C’è ben poco accordo tra USA e Cina nella guerra dei dazi, anche se in vista delle “presidenziali” di novembre Trump spande ampio ottimismo. E qualche elemento positivo sembra trapela ad alimentare le nostre speranze. Primo fra tutti: è stata messa nero su bianco l’intenzione di rafforzare la sinergia finalizzata a contrastare la piaga dei prodotti contraffatti che interessa pressoché qualsiasi store online.
Ci sarebbe insomma negli ultimi documenti sottoscritti la volontà di
tutelare gli interessi delle aziende che investono in ricerca e sviluppo evitando che altri possano sfruttarne i benefici in modo non autorizzato. Così la Cina si è dichiarata disposta a revocare la licenza concessa a un negozio online ritenuto responsabile di violazioni ripetute, mentre gli Stati Uniti si impegnano a studiare nuovi metodi e sistemi in grado di far leva sull’innovazione per contenere il fenomeno, magari passando agli algoritmi di intelligenza artificiale.

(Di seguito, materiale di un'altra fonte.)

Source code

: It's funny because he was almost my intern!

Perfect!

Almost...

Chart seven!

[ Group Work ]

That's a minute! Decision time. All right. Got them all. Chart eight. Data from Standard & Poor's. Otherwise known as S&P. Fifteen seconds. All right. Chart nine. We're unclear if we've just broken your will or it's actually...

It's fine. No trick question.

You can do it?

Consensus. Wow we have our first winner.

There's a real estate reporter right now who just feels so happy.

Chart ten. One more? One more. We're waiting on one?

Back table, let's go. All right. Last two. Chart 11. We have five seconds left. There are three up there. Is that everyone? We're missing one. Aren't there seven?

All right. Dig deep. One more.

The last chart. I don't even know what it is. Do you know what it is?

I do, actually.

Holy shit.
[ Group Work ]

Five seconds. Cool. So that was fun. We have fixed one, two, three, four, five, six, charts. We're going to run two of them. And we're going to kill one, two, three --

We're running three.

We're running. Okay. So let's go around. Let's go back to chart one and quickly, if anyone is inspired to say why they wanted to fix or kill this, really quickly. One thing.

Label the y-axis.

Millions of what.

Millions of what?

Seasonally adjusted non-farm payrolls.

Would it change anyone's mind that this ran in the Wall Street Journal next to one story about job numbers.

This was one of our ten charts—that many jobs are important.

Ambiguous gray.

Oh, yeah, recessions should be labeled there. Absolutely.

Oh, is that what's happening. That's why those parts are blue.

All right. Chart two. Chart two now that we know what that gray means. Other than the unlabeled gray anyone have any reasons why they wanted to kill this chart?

Scelta civile ed ideologica? Ovviamente no! Esclusivamente commerciale, legata all’impossibilità di reggere, da una parte e dell’altra, alle guerre su di un mercato sempre più globalizzato. Pensiamo alla tecnologia: l’intera Usa-Cina per prima cosa ha sancito che i produttori hi-tech americani che si riforniscono di componenti o assemblano i dispositivi in Cina non si troveranno più di fronte i nuovi dazi fissati al 15% per le importazioni dal paese asiatico. Una tassa che potrebbe essere definita “tassa Apple” visto che avrebbe causato alla casa di Cupertino un incremento pari a circa 150 dollari per ogni iPhone e rincari per l’orologio Watch, gli auricolari AirPods, i computer della linea iMac e lo smart speaker HomePod. Tutti prodotti in Cina e da lì importati per essere marchiati ‘Made in Usa’.
In cambio: sarà rivisto tutto l’ostracismo a Huawei: l’azienda di Shenzhen è una delle più importanti del paese asiatico in termini di fatturato e influenza, leader nella fornitura di apparecchiature per l’allestimento dei network mobile, inclusi quelli di nuova generazione del 5G. Il colosso cinese acquista componenti negli Usa e già sono oltre 130 le richieste di aziende americane per ottenere da Washington la licenza di esportare tecnologia verso la Cina, società che negli ultimi mesi si sono viste costrette a fare i conti con la perdita forzata di un cliente importante come Huawei.
Insomma: come nelle guerre guerreggiate di un tempo, anche in quelle commerciali non c’è mai nessuno che vince e tutti hanno qualcosa da perdere.